Huang et al. develop an interface to allow electrode-mediated stimulation of gene expression in human cells, utilizing direct current-generated reactive oxygen species to stimulate transgene expression downstream of the KEAP1-NRF2 biosensor. In a type 1 diabetic mouse model, this interface is demonstrated to ameliorate hyperglycemia by stimulating insulin expression. Wearable electronic devices are playing a rapidly expanding role in the acquisition of individuals' health data for personalized medical interventions; however, wearables cannot yet directly program gene-based therapies because of the lack of a direct electrogenetic interface.
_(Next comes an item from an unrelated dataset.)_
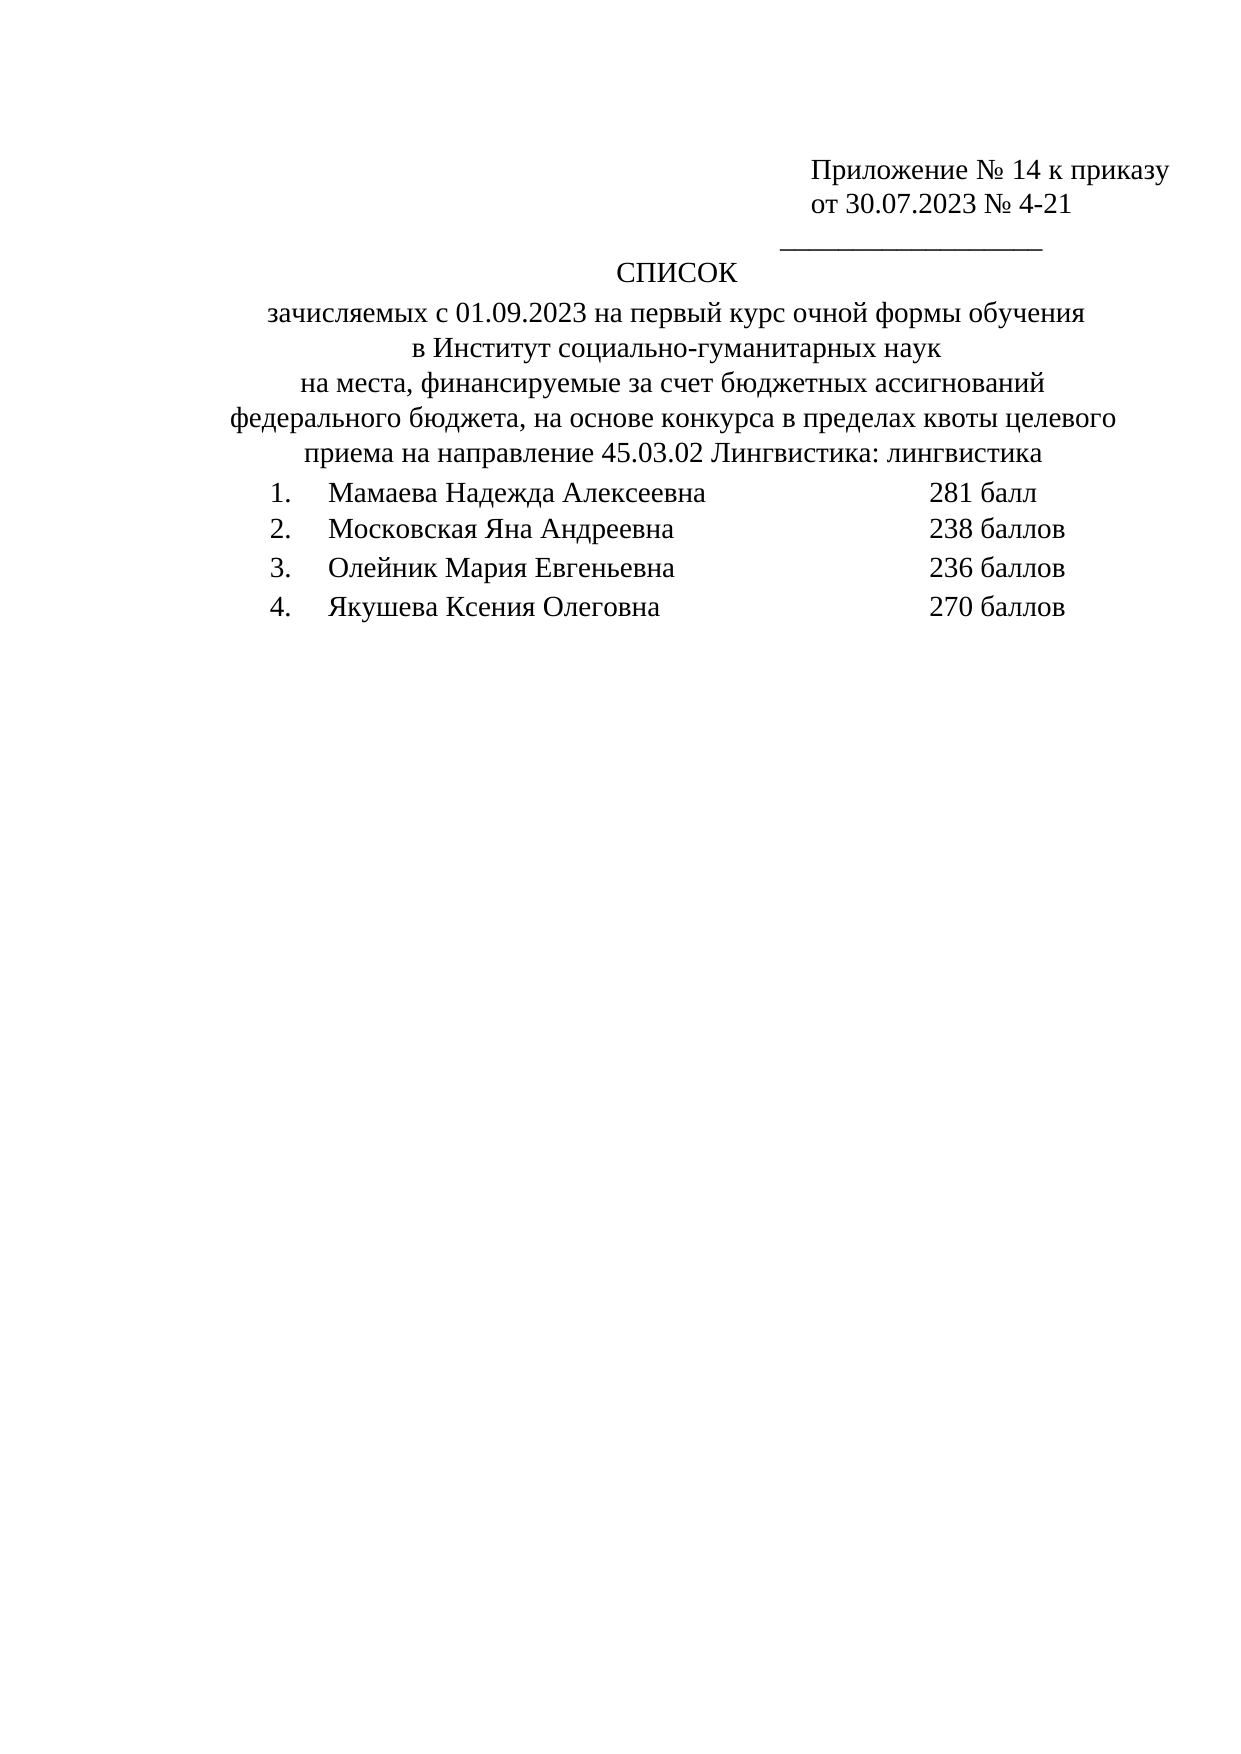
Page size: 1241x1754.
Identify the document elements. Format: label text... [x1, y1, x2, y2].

Here we provide the missing link by developing an electrogenetic interface that we call direct current (DC)-actuated regulation technology (DART), which enables electrode-mediated, time- and voltage-dependent transgene expression in human cells using DC from batteries. DART utilizes a DC supply to generate non-toxic levels of reactive oxygen species that act via a biosensor to reversibly fine-tune synthetic promoters. In a proof-of-concept study in a type 1 diabetic male mouse model, a once-daily transdermal stimulation of subcutaneously implanted microencapsulated engineered human cells by energized acupuncture needles (4.5 V DC for 10 s) stimulated insulin release and restored normoglycemia. We believe this technology will enable wearable electronic devices to directly program metabolic interventions.

Automated summary

Huang et al. have developed an electrogenetic interface called DART, which allows electrode-mediated stimulation of gene expression in human cells using direct current. In a mouse model of type 1 diabetes, this interface was able to stimulate insulin expression and alleviate hyperglycemia. This technology provides a missing link for wearable electronic devices to directly program gene-based therapies.